Didn’t you get my e-mail? she demanded.
“I got it. But it still doesn’t begin to explain how you could just not show up for classes on Friday and Monday both—and be late today on top of it. You couldn’t have called in at least? Couldn’t have had the courtesy?”
I was in jail.
“I know. That’s why we’re having this discussion.” He looked down at the desk a moment, picked up a paperweight in the shape of a football (Second Place, Division III Playoffs, 2001) and set it down again. “Don’t they give you a phone call?”
One. One only. I used it to call my boyfriend—
“Well, good for you. But couldn’t he have called? Couldn’t anybody?”
So I could get bailed out.
“You know, your students were upset—the Rogers girl, what’s her name, Crystal, especially. We all were. And I think it’s pretty unprofessional of you—and inconsiderate as well—to just disappear like that.

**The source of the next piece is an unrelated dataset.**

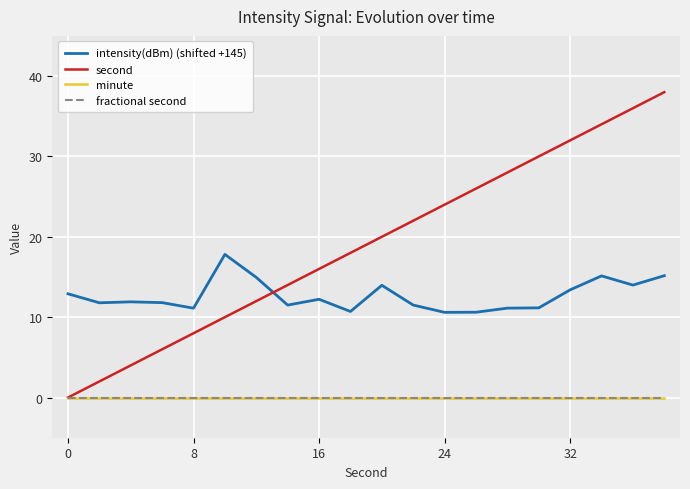

Which series has the widest spread of values?

second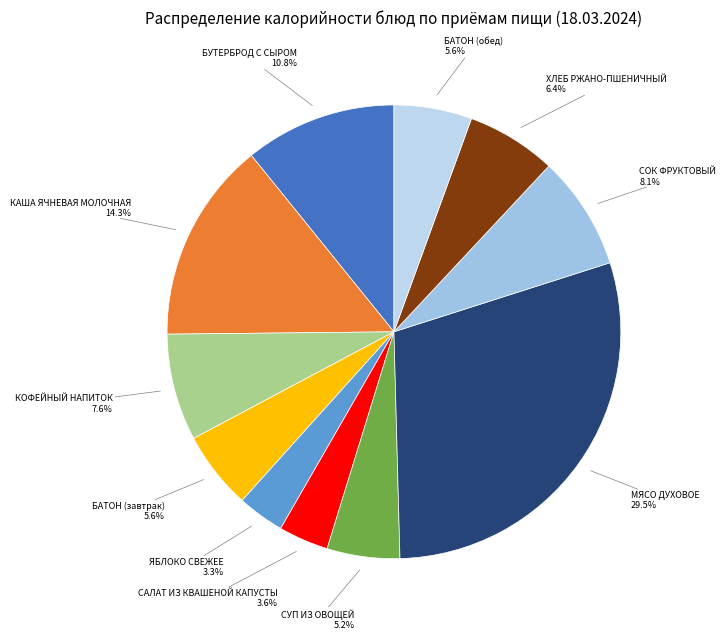

How many slices are in this pie chart?

11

Finals week too. But you didn’t get bailed out, did you?”
You read the e-mail. There was nothing I could do. It was a case of mistaken identity—worse, identity theft—here she brandished the manila folder—and if you think it’s a joy being locked up you just try it, you’ll see. It was the worst nightmare of my life. And now you have the gall to blame me?
“I don’t like your tone.”
I don’t like yours either.
He brought both palms down on the desk with enough kinetic energy to dislodge a stack of papers and then, as if the impulse had just come into his head, jumped to his feet even as the papers settled silently round his shoes. “Enough!” he shouted, and he was signing now, signing angrily, punching out his hands like a prizefighter. It’s not for you to like or dislike. Let me remind you that you’re the employee here, not me—and an untenured employee at that. One that comes in late half the time as it is—
“Bullshit!” she said, and then repeated it for emphasis—“Bullshit!”—before turning her back on him and slamming the door behind her with such force she could feel the concussion radiating all the way up her arm as she strode past the secretary, down the hall and out of the building.
Six
BRIDGER WAS AT WORK, dwelling deep in Drex III, cruising right along, the mouse a disembodied extension of his brain and his blood circulating in a steady, sure, tranquil squeeze and release, when Dana called. He’d come in early, directly after dropping her off at school, hoping to make up some of the ground he’d lost over the past four days, and he’d already got two hours in before anyone else showed up. Which didn’t prevent Radko from lecturing him in front of the whole crew about “the impordance of deamwork” and how he was letting everyone down. This struck him as unfair, grossly unfair, especially when Deet-Deet leaned out of his cubicle and made Radko faces at him throughout his dressing-down, but he didn’t say anything in his own defense other than that he’d been there since eight and would stay on through dinner—whatever it took—until he finished up every last frame of this sequence (another head replacement, this time of The Kade’s co-star, Lara Sikorsky, whose stand-in did a triple-gainer off one of Drex III’s needle-like pillars and into a lake of fire, from
which she emerged unscathed, of course, because of a genetic adaptation that allowed her skin, hair and meticulously buffed and polished nails to survive temperatures as high as a thousand degrees Fahrenheit). In fact, he’d been so absorbed in the work he hadn’t opened any of the pop-ups from his co-workers or even put anything on his stomach yet, other than coffee, that is.